A few weeks ago I was getting a sore neck. The problem was my new iMac and it’s spatial relationship to the TV. As a child of the 70’s and 80’s, I grew up with a television as my constant companion. After college this relationship soured a little, but in the last few years I’ve taken to doing the evening routine with “the game” on in the background. I’m not a big baseball fan. In fact I find the game a little boring… if I’m watching the whole thing through. With crowd noise as the perfect alert to look, you can boil down a 3+ hour baseball game to 30 minutes or so of actual watching. At 30 minutes it’s just about right, and spread out through the evening it gives me a chance to do other things… playing with the kids, surfing the internet, reading an interesting news article, etc.

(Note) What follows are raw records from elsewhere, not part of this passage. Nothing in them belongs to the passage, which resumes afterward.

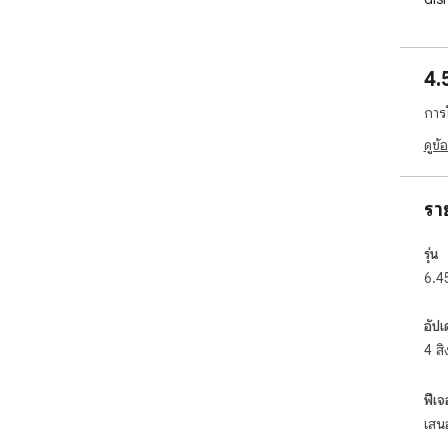
AdB
you
4.
- P
AdB
การ
mor
you
ดูข้
- E
ris
รา
con
com
รุ่น
pro
6.4
- C
pre
อัปเ
mod
4 ส
env
- F
ฟีเจ
the
เสน
Cen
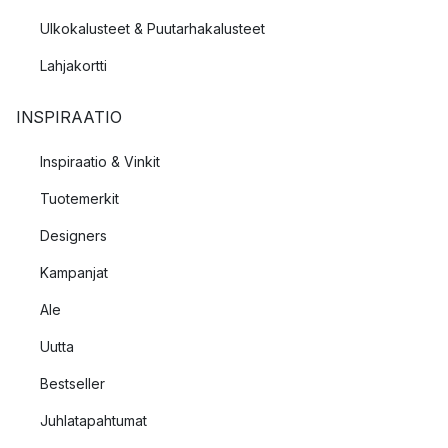
Ulkokalusteet & Puutarhakalusteet
Lahjakortti
INSPIRAATIO
Inspiraatio & Vinkit
Tuotemerkit
Designers
Kampanjat
Ale
Uutta
Bestseller
Juhlatapahtumat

Then my headaches started to get worse, and looking over from the iMac to the TV got to be a pain. That’s when inspiration struck. I pulled out my old USB video capture device. It relies on software to digitize the signal so it didn’t do a great job of showing live video on my old Bondi Blue iMac (when I first got it), but the horsepower of the dual core beast in my new iMac makes the thing hum without missing a beat. It’s still just a USB 1 device, so it doesn’t have the bandwidth to transmit a full resolution analog signal to the iMac (to be digitized and viewed on screen), but it’s enough to show a pretty decent picture in the bottom corner of my gorgeous 20 inches of LCD magic. The iMac is close enough to my cable box that I only need a 3 ft cable to get from the composite video-out on my box to the USB video capture cable connected to my iMac.
So now I can do work on the computer and have the TV on, on the same screen.
What I really want to do now is get one of those EyeTV tuners so I can deliver an HD signal to my Mac. Then I may never have to leave my desk again.
Hey, don’t knock it until you’ve tried it.